Background Gout disease is common and potentially serious due to its joint, renal and cardiovascular complications. It is well treated with multiple efficient treatments; however, we notice a lack in the medical care of this disease, especially due to a bad compliance with the treatment. This compliance depends of numerous factors as personal history of the patient, relation to the healthcare system, social and familial environment.
Objectives To explore knowledge, beliefs and representations of gout with gout patients followed in general practice and hospital rheumatology
Methods Qualitative study by semi directive interviews of gout patients followed by general practice. Population: 26 patients, with 14 patients followed in general practice (22 men) from 44 to 85 yo sampled for their familial situation, ethnical origin and comorbidities. The areas explored concerned the disease itself, the medical care, the family and professional environment, and the health care system. The interviews were recorded and then analyzed through the grounded theory model: encoding of the interviews as we go along until data saturation. The codes are combined into sets and then analyzed in order to deduct concepts with the Nvivo 10 software.

- YOUR ASSIGNMENT: Rewrite the gout abstract starting at "Background Gout disease" and ending at "and familial environment.", using "adherence" in place of "compliance". The rows that follow have no connection to the gout abstract.

(Stored data entries)
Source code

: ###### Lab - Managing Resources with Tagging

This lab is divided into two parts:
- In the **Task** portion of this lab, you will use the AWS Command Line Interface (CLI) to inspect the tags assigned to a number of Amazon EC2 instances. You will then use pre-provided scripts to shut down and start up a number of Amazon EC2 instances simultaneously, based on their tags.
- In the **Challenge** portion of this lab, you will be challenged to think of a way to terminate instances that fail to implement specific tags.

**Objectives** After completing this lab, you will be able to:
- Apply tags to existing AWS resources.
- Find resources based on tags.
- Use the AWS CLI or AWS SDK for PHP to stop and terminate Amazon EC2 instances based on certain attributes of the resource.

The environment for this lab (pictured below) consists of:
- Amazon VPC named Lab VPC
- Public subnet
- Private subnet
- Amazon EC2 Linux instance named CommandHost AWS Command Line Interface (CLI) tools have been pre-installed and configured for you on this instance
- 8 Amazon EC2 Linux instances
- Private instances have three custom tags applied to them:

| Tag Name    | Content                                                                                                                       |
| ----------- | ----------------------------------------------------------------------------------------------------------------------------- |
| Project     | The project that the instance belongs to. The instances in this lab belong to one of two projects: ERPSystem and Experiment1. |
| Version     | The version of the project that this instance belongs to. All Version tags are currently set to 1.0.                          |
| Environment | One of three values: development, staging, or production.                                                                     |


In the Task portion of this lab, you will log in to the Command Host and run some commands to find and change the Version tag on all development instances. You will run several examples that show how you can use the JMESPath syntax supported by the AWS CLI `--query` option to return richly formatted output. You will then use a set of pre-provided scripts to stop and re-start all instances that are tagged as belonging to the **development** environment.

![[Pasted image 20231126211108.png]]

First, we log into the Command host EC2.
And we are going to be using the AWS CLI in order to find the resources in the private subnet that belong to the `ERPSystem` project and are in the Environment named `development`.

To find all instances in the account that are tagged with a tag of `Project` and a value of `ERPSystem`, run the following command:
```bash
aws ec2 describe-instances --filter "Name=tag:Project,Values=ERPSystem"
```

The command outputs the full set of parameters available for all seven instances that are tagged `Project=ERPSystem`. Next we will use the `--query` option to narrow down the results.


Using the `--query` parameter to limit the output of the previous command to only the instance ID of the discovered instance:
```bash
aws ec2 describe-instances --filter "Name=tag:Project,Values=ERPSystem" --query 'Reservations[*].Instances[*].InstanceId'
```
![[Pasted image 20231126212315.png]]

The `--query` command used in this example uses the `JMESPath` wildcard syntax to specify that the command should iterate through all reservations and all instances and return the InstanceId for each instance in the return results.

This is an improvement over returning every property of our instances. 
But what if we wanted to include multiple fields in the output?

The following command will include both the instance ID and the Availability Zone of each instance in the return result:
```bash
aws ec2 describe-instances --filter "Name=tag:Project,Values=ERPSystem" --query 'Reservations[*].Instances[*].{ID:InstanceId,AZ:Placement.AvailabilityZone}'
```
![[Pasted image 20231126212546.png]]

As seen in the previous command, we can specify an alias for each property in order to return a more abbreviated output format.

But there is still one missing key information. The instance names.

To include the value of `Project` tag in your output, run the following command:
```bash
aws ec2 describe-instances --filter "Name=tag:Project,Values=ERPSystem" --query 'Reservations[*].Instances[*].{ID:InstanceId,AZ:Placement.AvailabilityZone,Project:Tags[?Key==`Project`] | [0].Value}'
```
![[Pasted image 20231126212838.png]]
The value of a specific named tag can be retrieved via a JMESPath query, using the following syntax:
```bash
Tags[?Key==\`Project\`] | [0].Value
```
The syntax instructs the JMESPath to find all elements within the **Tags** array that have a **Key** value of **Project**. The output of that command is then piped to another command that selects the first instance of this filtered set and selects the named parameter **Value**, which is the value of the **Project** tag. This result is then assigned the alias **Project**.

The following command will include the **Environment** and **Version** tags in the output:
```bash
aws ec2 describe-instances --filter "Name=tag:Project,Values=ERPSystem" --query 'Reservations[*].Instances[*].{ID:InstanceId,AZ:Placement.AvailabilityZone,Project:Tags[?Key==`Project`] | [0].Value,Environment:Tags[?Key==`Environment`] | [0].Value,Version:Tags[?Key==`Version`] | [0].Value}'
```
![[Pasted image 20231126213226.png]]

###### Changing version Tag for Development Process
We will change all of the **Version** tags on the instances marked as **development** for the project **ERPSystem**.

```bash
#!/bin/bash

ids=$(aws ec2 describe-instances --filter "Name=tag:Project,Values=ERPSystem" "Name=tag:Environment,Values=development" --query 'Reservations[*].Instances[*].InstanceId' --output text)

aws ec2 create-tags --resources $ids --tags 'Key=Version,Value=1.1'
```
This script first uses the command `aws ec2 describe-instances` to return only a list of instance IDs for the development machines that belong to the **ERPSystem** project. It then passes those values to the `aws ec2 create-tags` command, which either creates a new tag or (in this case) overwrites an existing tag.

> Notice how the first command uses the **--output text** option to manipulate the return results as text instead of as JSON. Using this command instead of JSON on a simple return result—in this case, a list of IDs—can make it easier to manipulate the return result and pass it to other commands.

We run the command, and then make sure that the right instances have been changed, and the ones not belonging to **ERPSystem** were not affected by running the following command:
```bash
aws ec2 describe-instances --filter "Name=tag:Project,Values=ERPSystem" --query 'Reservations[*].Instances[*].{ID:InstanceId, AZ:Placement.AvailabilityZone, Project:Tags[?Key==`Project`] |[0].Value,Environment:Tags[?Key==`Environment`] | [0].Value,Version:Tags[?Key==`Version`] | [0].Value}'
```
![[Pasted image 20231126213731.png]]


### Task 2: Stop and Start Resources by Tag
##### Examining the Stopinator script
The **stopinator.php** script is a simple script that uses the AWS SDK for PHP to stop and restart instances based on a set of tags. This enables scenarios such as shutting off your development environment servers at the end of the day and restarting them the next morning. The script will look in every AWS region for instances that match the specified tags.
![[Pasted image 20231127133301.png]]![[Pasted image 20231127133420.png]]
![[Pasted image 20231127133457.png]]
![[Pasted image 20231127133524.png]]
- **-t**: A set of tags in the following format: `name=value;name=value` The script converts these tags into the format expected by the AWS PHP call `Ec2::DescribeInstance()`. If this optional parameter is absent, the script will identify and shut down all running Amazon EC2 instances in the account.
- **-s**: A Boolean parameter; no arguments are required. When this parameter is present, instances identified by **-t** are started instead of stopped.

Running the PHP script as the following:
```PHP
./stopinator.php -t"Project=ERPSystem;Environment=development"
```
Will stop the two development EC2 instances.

- OUTPUT FOR THIS TASK:
Background Gout disease is common and potentially serious due to its joint, renal and cardiovascular complications. It is well treated with multiple efficient treatments; however, we notice a lack in the medical care of this disease, especially due to a bad adherence with the treatment. This adherence depends of numerous factors as personal history of the patient, relation to the healthcare system, social and familial environment.